Now, for those of you in your twenties:

  • Turn this negative into your positive.
  • This perception is out there … and it’s going to stick, at least for awhile. Use it to your advantage. If you go the extra mile, you’ll stand out from the crowd. Successful people do what unsuccessful people don’t.

    Little things make big differences. For example, get to work fifteen minutes earlier tomorrow. Stay fifteen minutes later. You’ll get noticed! Over time, you’ll be surprised at the difference it makes.

  • Prepare yourself now for the opportunity to come.
  • Opportunity will present itself. The only question is whether or not you’ll be ready. If you can’t or won’t do little things extremely well, you’re won’t get the opportunity to work on big things.

    Napoleon Hill, in his great book, Think and Grow Rich, tells the story of Edwin Barnes.
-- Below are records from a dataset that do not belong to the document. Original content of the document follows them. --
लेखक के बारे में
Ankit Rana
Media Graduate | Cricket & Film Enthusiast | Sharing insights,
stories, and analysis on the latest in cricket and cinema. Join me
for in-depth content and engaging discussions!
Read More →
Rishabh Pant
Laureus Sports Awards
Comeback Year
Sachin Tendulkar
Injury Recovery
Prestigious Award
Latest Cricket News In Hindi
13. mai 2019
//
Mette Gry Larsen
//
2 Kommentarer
Barnes went to work for Thomas Edison, with the goal of becoming Edison’s partner. Edison invented a product that his sales people said wouldn’t sell. Barnes saw his opportunity – he took the project no one else wanted and became Edison’s partner in the process!

Our quote today is by the great quarterback, Roger Staubach.

“There are no traffic jams along the extra mile.”

Give all you’ve got and you’ll get more than you can imagine.